Tests were conducted just days after she arrived in the Philippines from her workplace in Dammam, Saudi Arabia on August 29.

“We have suspicions all along that she would turn out negative of having Mers-COV. We have known that since Thursday based on information provided to us by medical authorities in Saudi Arabia. But, to avoid confusion, we waited for the result provided by the RITM (Research Institute for Tropical Medicine,” Lee Suy said, insinuating they would rather err on the side of caution and be proven wrong rather than be confronted with a full-blown epidemic.

Earlier, it was feared that the nurse would be the Philippines’ first known case of Mers.

“As it turned out, all tests are negative,” Lee Suy said.

It was reported earlier that doctors in Dammam, Saudi Arabia, had cleared AP for travel to her home country despite suspicions that she was infected with Mers. Medical authorities in the Philippines said that the patient was “asymptomatic” or did not show symptoms of the medical condition when she was examined in Dammam.

Nurse AP had worked on suspected Mers patients in Dammam in Eastern Saudi Arabia. Another nurse at the same hospital, CB, a friend of AP who accompanied her on their flight to the Philippines, also tested negative for Mers at the onset.

AP and CB flew in on August 29 aboard Saudi Airlines flight SV870. After arriving from the Philippines, AP stayed for two more days in Bulacan, north of Manila where CB and her family lives.

All passengers on flight SV 870 and a Cebu Pacific flight SJ 997 that AP boarded were advised to undergo tests and voluntary quarantine.

On September 2, AP volunteered for confinement and underwent tests for Mers. CB and her family went through the same tests and all were proven negative.
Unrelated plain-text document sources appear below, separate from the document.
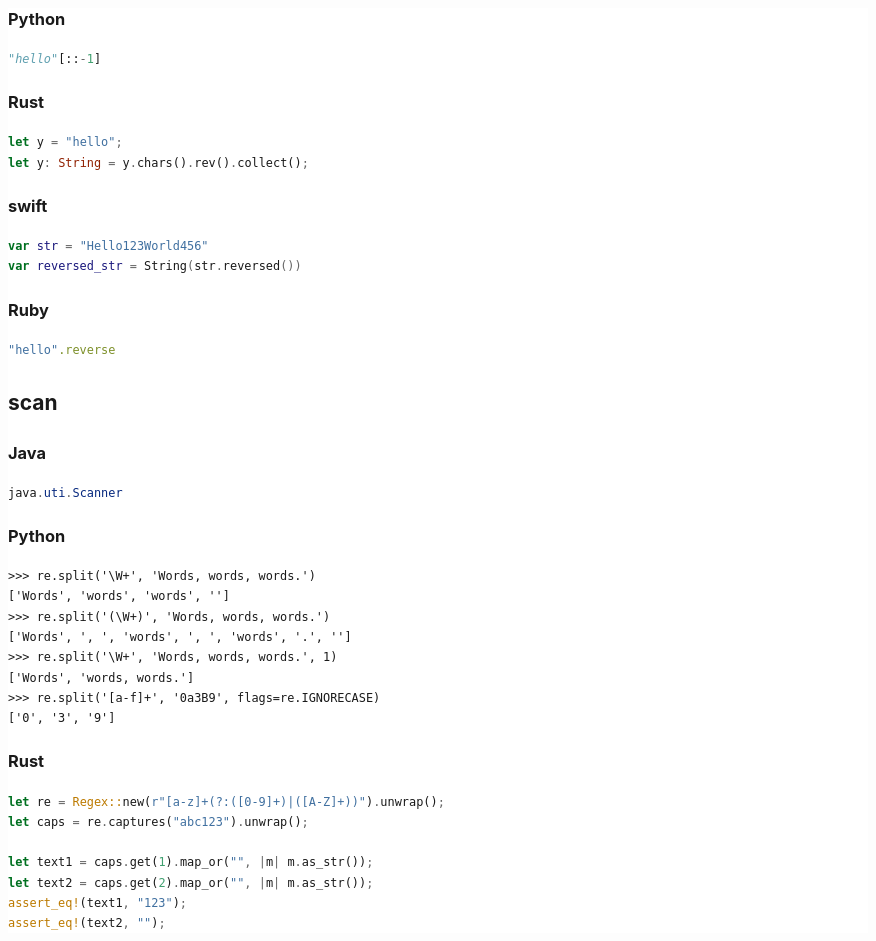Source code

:### Python

``` python
"hello"[::-1]
```

### Rust

``` rust
let y = "hello";
let y: String = y.chars().rev().collect();
```

### swift

``` swift
var str = "Hello123World456"
var reversed_str = String(str.reversed())
```

### Ruby

``` ruby
"hello".reverse
```

## scan

### Java

``` java
java.uti.Scanner
```

### Python

``` example
>>> re.split('\W+', 'Words, words, words.')
['Words', 'words', 'words', '']
>>> re.split('(\W+)', 'Words, words, words.')
['Words', ', ', 'words', ', ', 'words', '.', '']
>>> re.split('\W+', 'Words, words, words.', 1)
['Words', 'words, words.']
>>> re.split('[a-f]+', '0a3B9', flags=re.IGNORECASE)
['0', '3', '9']
```

### Rust

``` rust
let re = Regex::new(r"[a-z]+(?:([0-9]+)|([A-Z]+))").unwrap();
let caps = re.captures("abc123").unwrap();

let text1 = caps.get(1).map_or("", |m| m.as_str());
let text2 = caps.get(2).map_or("", |m| m.as_str());
assert_eq!(text1, "123");
assert_eq!(text2, "");
```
With the two nurses cleared from Mers, the Philippine health department lifted its requests for the passengers of the two flights — Saudi flight SV 870 and Cebu Pacific SJ 997 to undergo medical tests and go on voluntary quarantine.

The Philippine health department said Mers “is a highly fatal respiratory illness presenting an influenza-like illness characterised by fever, cough, and often with diarrhoea.”

Worldwide, reports placed the number of fatalities from the disease at close to 300 in 20 countries.